To put Germany on a pathway to reach ‘climate neutrality’ (net zero emissions) by 2045, the coalition will need to urgently refine targets and plans and start to deliver real action. A new ‘super-ministry’ for Economy, Energy and Climate Protection, headed by Green Party Co-leader Robert Habeck, gives the Greens, the party with by far the greatest climate policy ambitions, unique levers to shape the new Government’s agenda early on. However, big projects are likely to face opposition from Finance Minister Christian Lindner (FDP), well known for his debt-aversion. While Linder has promised to run an ‘enabling ministry’, clashes between the Greens and the market-orientated FDP seem unavoidable and could turn into major stumbling blocks for the coalition. The liberals will have to remember the coalition’s commitment to progress and its recognition that the country urgently needs investment, both private and public.
Internationally, Germany now needs to lead by example
What Germany does matters for Europe and the world. As Europe’s largest economy and biggest emitter, one of the most influential voices in the EU, and host of the G7 presidency in 2022, Germany’s commitments and actions are key to the global climate change agenda.

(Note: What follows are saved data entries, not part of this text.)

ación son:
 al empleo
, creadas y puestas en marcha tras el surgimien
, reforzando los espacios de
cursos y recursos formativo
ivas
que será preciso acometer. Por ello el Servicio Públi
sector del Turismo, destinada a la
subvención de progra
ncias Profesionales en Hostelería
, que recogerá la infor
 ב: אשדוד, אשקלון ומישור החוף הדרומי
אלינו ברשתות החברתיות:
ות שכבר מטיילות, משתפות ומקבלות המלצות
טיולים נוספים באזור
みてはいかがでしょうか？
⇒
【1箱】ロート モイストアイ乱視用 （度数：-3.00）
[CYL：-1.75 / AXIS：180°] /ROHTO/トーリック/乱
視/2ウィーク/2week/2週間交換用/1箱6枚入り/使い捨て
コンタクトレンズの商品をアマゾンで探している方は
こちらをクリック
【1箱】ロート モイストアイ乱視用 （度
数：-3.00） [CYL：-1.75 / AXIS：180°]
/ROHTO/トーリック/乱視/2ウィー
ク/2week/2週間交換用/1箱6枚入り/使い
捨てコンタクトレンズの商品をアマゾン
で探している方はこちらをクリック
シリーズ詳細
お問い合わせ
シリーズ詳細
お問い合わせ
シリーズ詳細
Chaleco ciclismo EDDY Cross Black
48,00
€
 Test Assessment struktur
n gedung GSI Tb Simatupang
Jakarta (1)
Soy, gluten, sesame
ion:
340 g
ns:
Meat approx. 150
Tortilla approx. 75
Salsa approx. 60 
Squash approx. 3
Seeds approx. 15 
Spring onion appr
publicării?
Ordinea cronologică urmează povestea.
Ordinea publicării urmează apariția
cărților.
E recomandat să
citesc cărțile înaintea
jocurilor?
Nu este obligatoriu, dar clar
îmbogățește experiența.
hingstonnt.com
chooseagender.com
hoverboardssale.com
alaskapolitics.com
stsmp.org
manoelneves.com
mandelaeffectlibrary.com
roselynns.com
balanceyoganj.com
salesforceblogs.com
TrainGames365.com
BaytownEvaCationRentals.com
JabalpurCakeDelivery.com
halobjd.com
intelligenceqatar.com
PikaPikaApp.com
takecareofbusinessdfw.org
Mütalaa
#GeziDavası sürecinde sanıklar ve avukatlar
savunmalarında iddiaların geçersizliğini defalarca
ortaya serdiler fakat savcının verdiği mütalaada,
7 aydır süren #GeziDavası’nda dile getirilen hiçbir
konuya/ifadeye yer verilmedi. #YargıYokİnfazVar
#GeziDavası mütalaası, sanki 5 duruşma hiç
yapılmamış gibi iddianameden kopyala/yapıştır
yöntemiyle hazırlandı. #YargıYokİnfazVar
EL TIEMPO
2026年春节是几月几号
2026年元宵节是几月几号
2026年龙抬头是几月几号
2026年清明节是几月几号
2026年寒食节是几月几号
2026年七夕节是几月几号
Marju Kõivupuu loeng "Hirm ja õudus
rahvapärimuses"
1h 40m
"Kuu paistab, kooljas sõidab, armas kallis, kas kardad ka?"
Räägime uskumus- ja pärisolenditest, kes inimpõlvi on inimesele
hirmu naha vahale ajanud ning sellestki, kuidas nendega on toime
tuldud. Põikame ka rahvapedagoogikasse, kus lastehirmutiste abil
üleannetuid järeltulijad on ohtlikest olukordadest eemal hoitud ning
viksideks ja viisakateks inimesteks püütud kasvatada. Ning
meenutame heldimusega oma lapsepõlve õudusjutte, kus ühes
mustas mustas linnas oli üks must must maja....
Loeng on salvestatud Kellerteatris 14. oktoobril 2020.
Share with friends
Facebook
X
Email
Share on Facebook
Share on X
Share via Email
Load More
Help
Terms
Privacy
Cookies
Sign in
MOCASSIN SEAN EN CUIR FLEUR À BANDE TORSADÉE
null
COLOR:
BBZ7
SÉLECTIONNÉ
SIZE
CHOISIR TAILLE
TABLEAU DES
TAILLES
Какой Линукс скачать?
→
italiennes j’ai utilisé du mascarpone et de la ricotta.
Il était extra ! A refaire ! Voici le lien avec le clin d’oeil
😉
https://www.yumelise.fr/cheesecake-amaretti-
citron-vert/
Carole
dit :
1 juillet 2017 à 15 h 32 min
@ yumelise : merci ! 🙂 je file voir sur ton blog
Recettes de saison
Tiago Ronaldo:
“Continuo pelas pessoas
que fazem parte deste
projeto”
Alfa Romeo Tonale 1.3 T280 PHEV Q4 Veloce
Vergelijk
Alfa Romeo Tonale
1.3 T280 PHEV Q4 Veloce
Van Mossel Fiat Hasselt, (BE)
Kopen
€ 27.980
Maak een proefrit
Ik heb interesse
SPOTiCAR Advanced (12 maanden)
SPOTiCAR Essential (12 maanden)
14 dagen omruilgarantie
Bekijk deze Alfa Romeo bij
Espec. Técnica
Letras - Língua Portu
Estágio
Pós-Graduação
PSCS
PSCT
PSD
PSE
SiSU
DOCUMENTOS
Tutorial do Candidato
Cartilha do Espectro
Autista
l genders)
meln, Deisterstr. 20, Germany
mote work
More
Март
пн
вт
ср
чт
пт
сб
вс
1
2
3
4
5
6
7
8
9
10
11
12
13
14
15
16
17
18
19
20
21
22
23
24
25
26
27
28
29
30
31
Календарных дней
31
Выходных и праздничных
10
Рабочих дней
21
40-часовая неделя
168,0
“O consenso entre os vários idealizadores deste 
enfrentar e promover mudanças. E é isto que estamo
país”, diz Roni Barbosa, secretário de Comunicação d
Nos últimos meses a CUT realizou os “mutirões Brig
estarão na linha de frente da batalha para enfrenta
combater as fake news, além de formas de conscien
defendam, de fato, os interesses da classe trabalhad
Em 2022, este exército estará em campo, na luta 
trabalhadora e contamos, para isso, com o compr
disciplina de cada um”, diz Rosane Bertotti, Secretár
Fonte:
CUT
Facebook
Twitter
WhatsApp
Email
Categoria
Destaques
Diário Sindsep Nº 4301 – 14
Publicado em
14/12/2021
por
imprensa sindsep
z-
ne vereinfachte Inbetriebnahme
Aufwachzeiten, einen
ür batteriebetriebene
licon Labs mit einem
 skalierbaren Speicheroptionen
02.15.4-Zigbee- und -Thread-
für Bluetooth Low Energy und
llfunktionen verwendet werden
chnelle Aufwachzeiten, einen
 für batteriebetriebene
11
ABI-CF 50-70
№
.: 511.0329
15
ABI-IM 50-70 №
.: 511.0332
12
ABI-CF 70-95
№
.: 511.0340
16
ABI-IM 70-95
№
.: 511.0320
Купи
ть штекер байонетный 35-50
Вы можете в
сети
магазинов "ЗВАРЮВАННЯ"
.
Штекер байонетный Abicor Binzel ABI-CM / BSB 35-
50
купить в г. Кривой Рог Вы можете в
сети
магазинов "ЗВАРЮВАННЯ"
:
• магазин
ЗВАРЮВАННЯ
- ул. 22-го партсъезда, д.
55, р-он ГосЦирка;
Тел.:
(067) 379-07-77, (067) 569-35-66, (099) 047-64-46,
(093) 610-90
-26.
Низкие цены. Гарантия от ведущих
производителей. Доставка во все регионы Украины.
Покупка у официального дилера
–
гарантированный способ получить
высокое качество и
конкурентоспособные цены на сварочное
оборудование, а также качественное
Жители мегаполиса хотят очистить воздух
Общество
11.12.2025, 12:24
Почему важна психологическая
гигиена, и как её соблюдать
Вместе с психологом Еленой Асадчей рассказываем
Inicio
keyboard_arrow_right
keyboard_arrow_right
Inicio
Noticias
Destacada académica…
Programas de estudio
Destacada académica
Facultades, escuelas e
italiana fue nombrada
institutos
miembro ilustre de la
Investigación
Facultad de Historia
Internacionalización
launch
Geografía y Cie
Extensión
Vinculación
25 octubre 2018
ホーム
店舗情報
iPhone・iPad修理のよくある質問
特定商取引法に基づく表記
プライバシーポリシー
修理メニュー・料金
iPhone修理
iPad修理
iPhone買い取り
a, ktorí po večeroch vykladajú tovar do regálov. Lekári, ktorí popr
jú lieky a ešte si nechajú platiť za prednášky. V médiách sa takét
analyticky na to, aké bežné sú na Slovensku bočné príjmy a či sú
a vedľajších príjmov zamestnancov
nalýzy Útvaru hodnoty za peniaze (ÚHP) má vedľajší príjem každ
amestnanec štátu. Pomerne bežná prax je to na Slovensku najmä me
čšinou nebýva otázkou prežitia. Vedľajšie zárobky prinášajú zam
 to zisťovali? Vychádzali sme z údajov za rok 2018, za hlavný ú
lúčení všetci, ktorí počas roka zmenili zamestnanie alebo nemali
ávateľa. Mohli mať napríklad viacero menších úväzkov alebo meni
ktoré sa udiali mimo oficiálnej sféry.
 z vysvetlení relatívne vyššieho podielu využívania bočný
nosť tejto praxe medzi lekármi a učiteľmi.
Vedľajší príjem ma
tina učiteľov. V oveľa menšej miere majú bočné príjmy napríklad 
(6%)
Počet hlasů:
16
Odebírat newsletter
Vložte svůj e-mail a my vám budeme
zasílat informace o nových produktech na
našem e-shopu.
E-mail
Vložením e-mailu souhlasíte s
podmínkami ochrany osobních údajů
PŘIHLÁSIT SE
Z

In this regard, passages in the manifesto on international climate policy, which include commitments to strengthen multilateral cooperation on the Sustainable Development Goals and the Paris Agreement and to use the G7 presidency to set up an international “climate club”, are a welcome sign that Germany plans to better use its diplomatic weight to raise climate ambition internationally. So too is a commitment to solving major global challenges, including climate change, together with the EU, and the intention to turn Europe into a continent of “sustainable progress” through launching an investment plan for transnational projects.
Looking beyond the EU, the proposed international climate club, an initiative that would aim to increase cooperation and implement tougher climate action among member countries, can play an important role in this agenda. However, to be successful, Germany needs to ensure that the club is a broad, inclusive initiative that focuses on establishing and jointly monitoring high standards. It must also show a commitment to the Paris Agreement, to investment and innovation, and to free and fair trade – and steer away from protectionism.
Germany’s commitment to deliver its share of the $100 billion climate finance pledge to poorer countries, and to increase spending in the future, is equally important for the global climate agenda. As a leader on climate and, together with Canada, co-chair of the Climate Finance Delivery Plan, Germany is well-placed to convince other developed countries to contribute their fair share.
As last year’s G7 host, the UK made sure climate featured prominently on the group’s agenda. During its presidency, Germany will have the important task of maintaining the momentum generated by the G7 as well as the G20 and COP26 summits and ensuring that the G7 continues to evolve into one of the global motors of decarbonisation. The coalition’s recognition of the important role Germany can play in international climate policy is therefore promising, and the policies it outlines in its manifesto will be of utmost importance.
To be a credible leader, the government now urgently needs to provide more details on how it plans to achieve its targets, and step up implementation to convince countries in the G7 and beyond to ‘dare more progress’ too.